Information given:
┌──
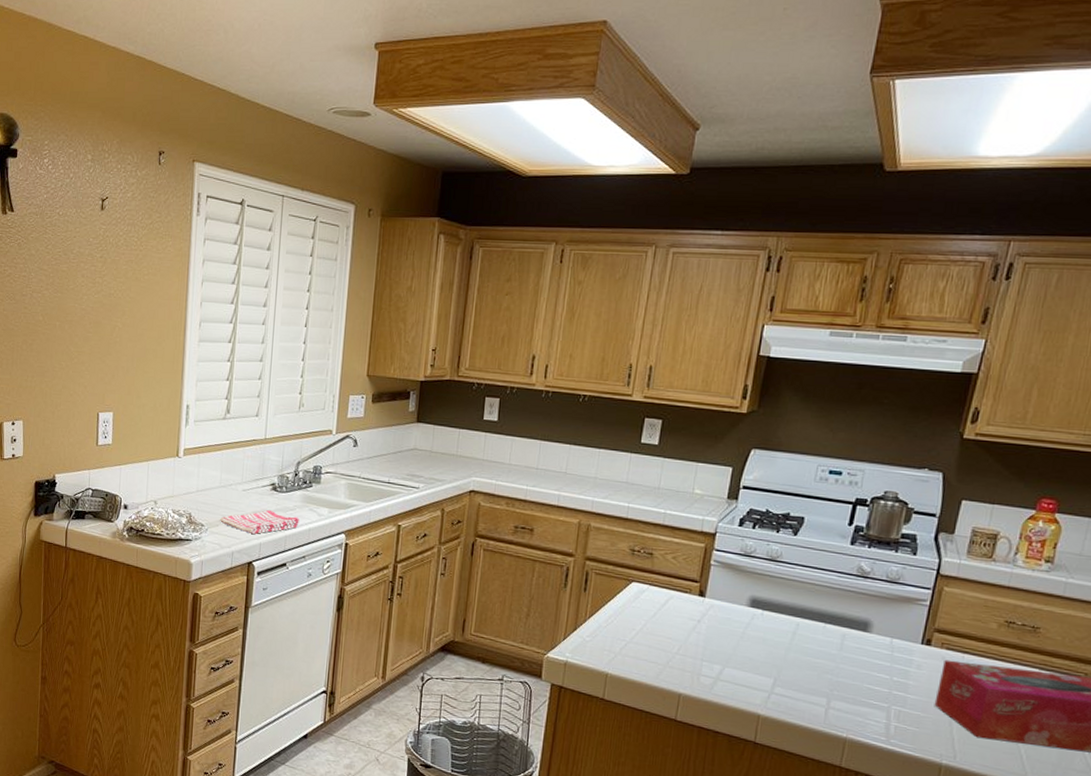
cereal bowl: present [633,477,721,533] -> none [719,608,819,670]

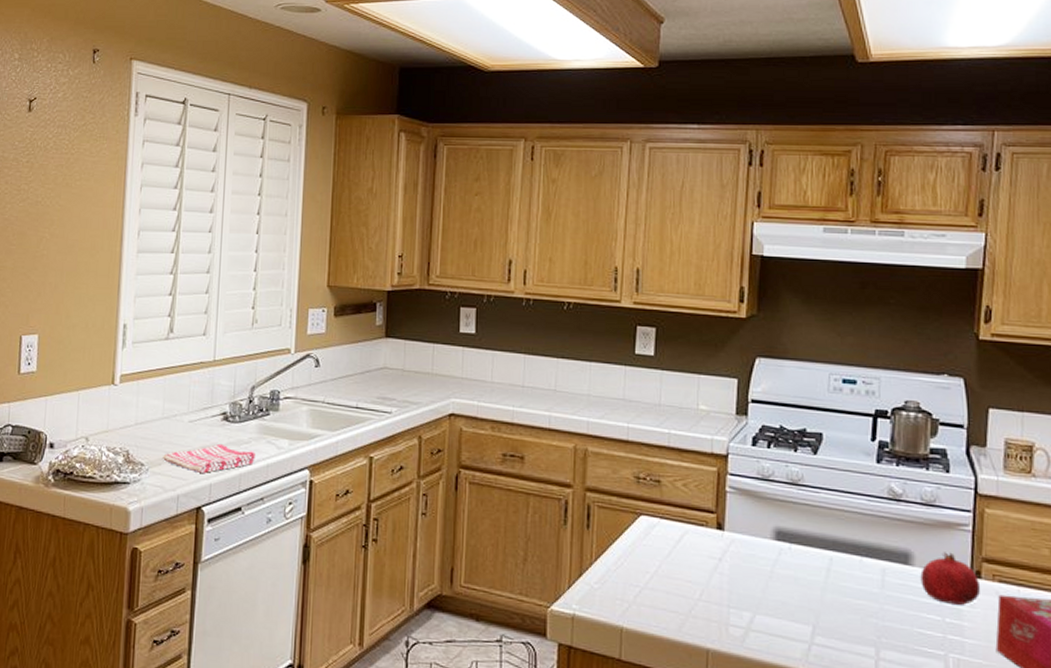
fruit: none [875,622,930,667] -> present [920,552,981,605]

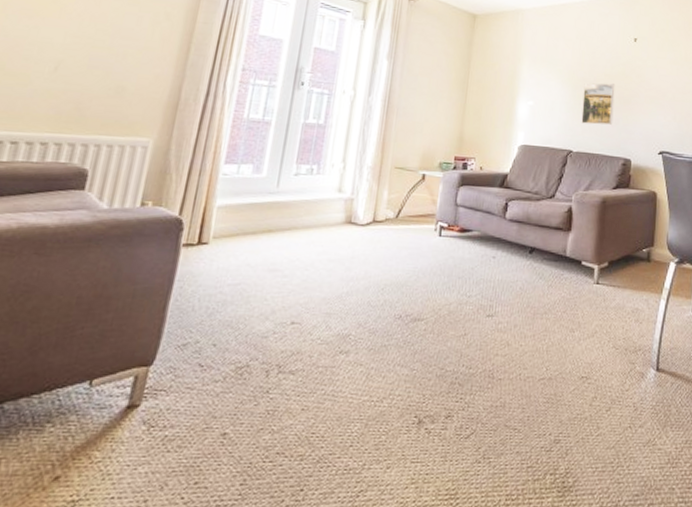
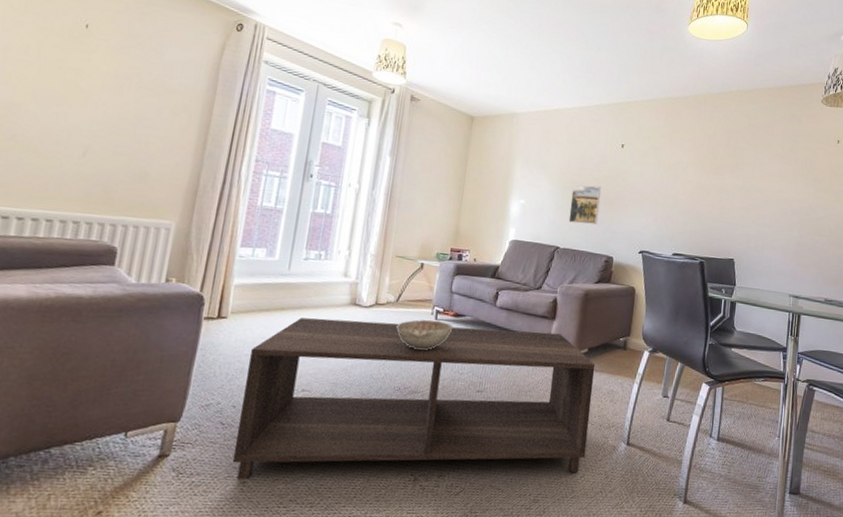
coffee table: none [211,240,617,431] -> present [232,317,596,480]
decorative bowl: none [396,236,459,272] -> present [396,319,454,351]

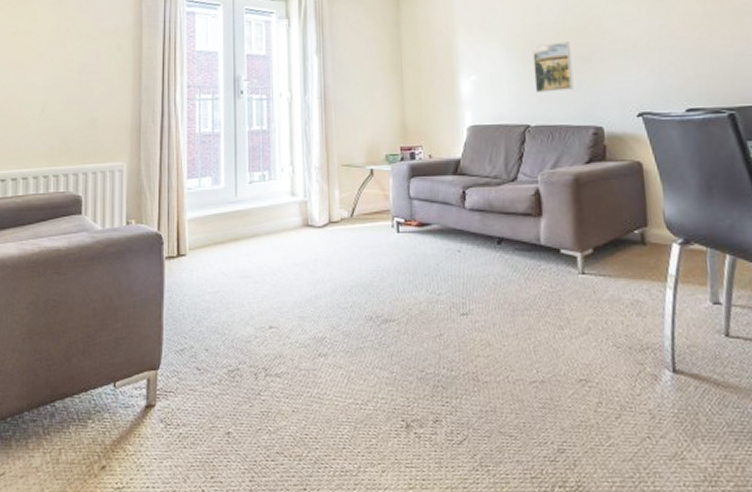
coffee table: present [232,317,596,480] -> none [213,233,617,430]
decorative bowl: present [396,319,454,351] -> none [356,233,420,271]

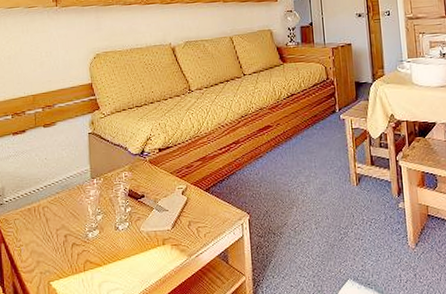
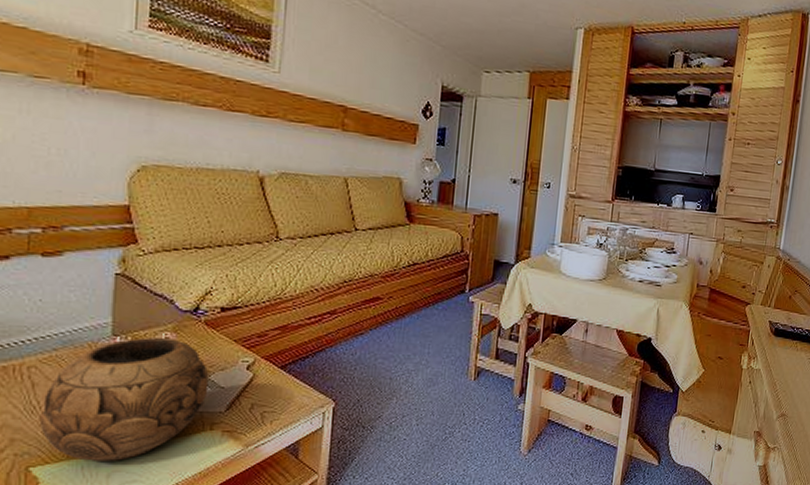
decorative bowl: none [52,176,158,275] -> present [39,337,209,461]

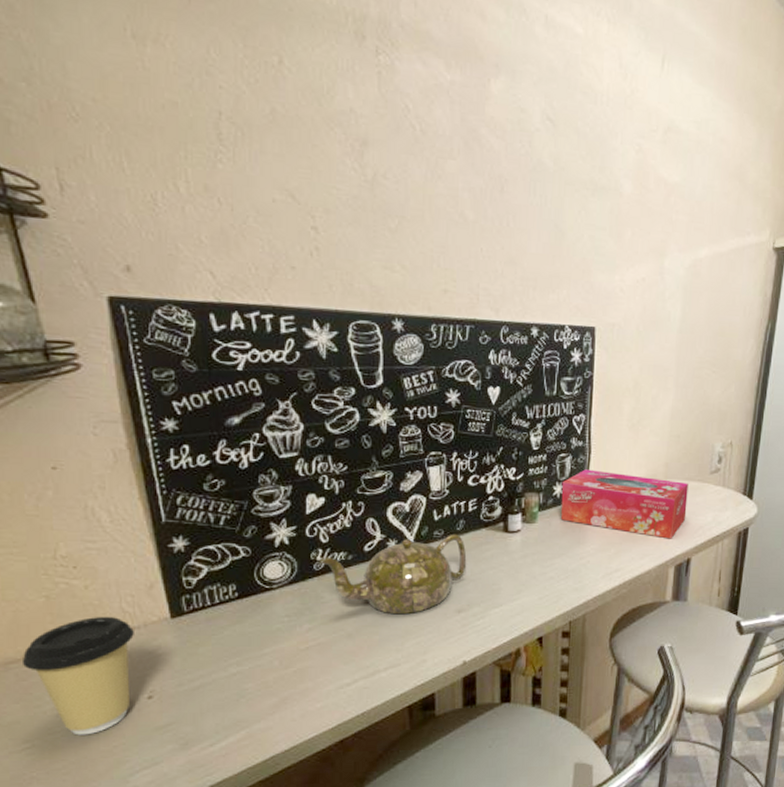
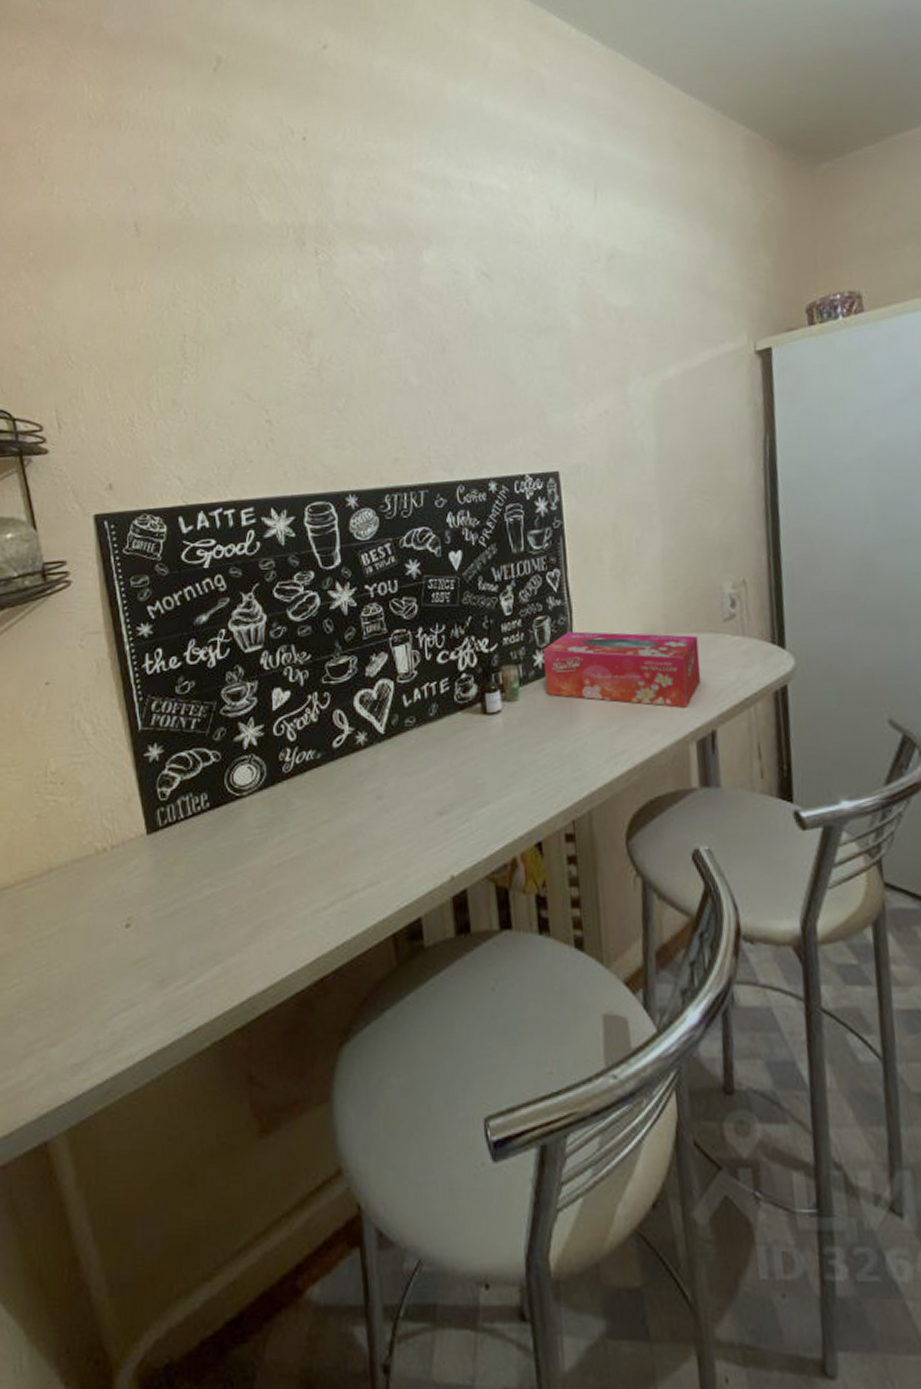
coffee cup: present [21,616,134,736] -> none [14,834,113,970]
teapot: present [319,534,467,615] -> none [288,720,444,821]

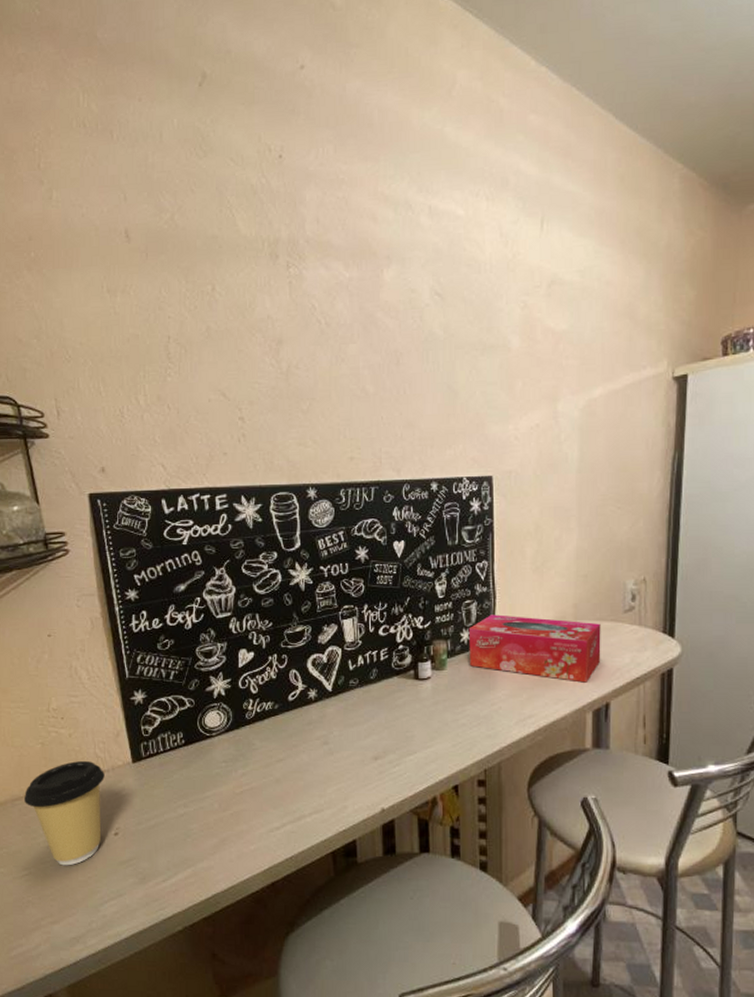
coffee cup: none [14,834,113,970] -> present [23,760,105,866]

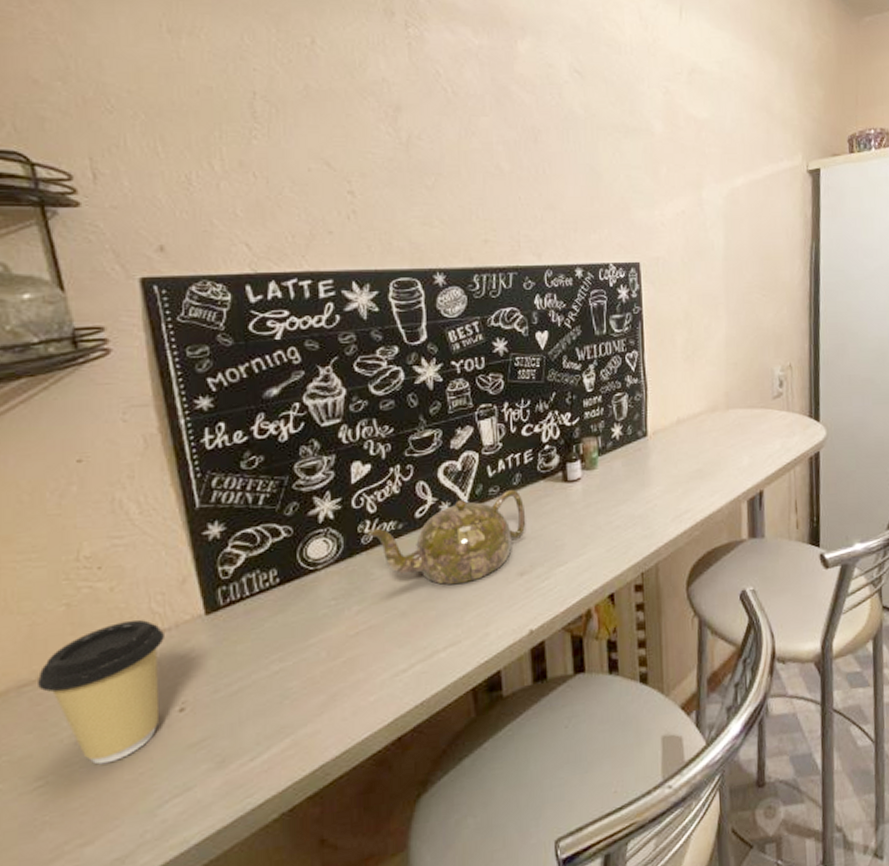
teapot: none [251,682,381,761] -> present [367,489,526,585]
tissue box: present [468,614,601,683] -> none [620,406,753,472]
└──
What the exercise asks: Where the material contains pictures, leave them out and copy the rest verbatim.

Answer for the task:
cereal bowl: present [633,477,721,533] -> none [719,608,819,670]

fruit: none [875,622,930,667] -> present [920,552,981,605]

coffee table: none [211,240,617,431] -> present [232,317,596,480]
decorative bowl: none [396,236,459,272] -> present [396,319,454,351]

coffee table: present [232,317,596,480] -> none [213,233,617,430]
decorative bowl: present [396,319,454,351] -> none [356,233,420,271]

decorative bowl: none [52,176,158,275] -> present [39,337,209,461]

coffee cup: present [21,616,134,736] -> none [14,834,113,970]
teapot: present [319,534,467,615] -> none [288,720,444,821]

coffee cup: none [14,834,113,970] -> present [23,760,105,866]

teapot: none [251,682,381,761] -> present [367,489,526,585]
tissue box: present [468,614,601,683] -> none [620,406,753,472]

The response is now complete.